Элис вспомнила, сколько раз она сама так делала. Отец Хелен тяжело болел и умер, когда они учились в колледже. Она хотя бы открытку ей отправила? Вроде да. В подобных ситуациях ей всегда становилось не по себе, она не хотела сболтнуть или сделать что-нибудь не так, поэтому отмолчаться и не лезть – казалось ей куда более удачным решением. Но таковым оно, разумеется, не было. Элис уже сейчас могла представить, как она будет злиться на людей, которые ляпнут что-нибудь не то, когда Леонарда не станет, равно как и на тех, кто не скажет вообще ничего, но вместе с тем понимала, что простит это тем, кто не терял родителей или близких, потому что они просто не знают, каково это.
– Понимаю. Сколько тебе было?
– Двенадцать, – сказал Кенджи и вздрогнул в своей огромной футболке.
– Блин, – ответила Элис. – Соболезную. Рак, да?
– Ага. Лимфома.
До угла они шли молча. Кенджи устремился ко входу в табачку, но в этот момент Элис положила руку ему на плечо.
– Я правда очень соболезную. По-любому тебе очень его не хватает. Мой отец тоже болен. А мать все равно что умерла. Я знаю, это не то же самое, но она бросила нас очень давно. С тех пор мы с отцом остались вдвоем. И мне страшно.

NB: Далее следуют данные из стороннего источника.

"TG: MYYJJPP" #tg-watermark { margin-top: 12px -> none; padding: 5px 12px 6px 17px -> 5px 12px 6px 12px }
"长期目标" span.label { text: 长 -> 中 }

Кенджи тут же заключил ее в объятия.
– Я не знал, что твой отец болеет.
Элис положила голову ему на плечо. Костлявое, как у большинства мальчишек. Тело, которое еще не знает, насколько большим однажды станет, которое не осознает, где начинается и где заканчивается. В ее шестнадцатый день рождения отец не был болен. У нее в голове все потихоньку превращалось в кашу. Такое ощущение, что все происходило одновременно.
– Где ты был, когда это случилось? – Элис попятилась, пока не уперлась в пожарный гидрант, и присела на него. – Прости, если лезу в душу.
– Нет, все нормально, – ответил Кенджи. – Вообще-то я рад поговорить об этом. Когда никто об этом не говорит, этого как будто и не было, но я‑то знаю, что было. Иногда я даже спрашиваю себя: «Они ведь в курсе, да?» – Кенджи провел пятерней по волосам. – Я был в школе. Никогда этого не забуду. Я был на английском у мистера Боумана, пришла школьная медсестра и сказала, что меня ждет мама. Я знал, почему она пришла. Я собирался так медленно, как только мог. Ну, знаешь, вроде как пока она не произнесла эти слова, он был все еще жив. Типа магический реализм. Хотя я знал, что все наверняка уже случилось.
– Блин, – сказала Элис. – Прекрасно тебя понимаю. – Это было ужасно несправедливо, такое не должно случаться с детьми. Случается, разумеется, но не должно.
У них в школе была девочка, Мелисса, она проучилась с ними только первый и второй классы, и во втором у нее умерла мама. Элис так хорошо помнила ее маму и косы, которые она каждый день заплетала Мелиссе: две длинные каштановые косички, которые разлетались в стороны, когда Мелисса бежала по игровой площадке. Потом ее отец взял косички на себя, и, когда они с Мелиссой уходили из школы, было так легко представить, что их мама все еще где-то там, куда бы они ни шли. Представить себе их реальность было слишком сложно, сложно ее осмыслить, примерно как то, что земля может взорваться в любой момент. Кенджи подтолкнул ее к табачке.
– Пошли возьмем сигареты, пока та банда не разнесла тебе дом.
Элис рассмеялась. Такого еще не случалось ни разу за все ее шестнадцатые дни рождения, но все когда-то бывает впервые. Сейчас Томми и Лиззи уже, должно быть, кувыркаются в ее постели. Ее тело гудело, как улей. Что бы там ей ни дала Фиби, оно рвалось наружу.
– Ладно, – сказала Элис. – Но мне, наверное, нужно будет немножко помочь встать.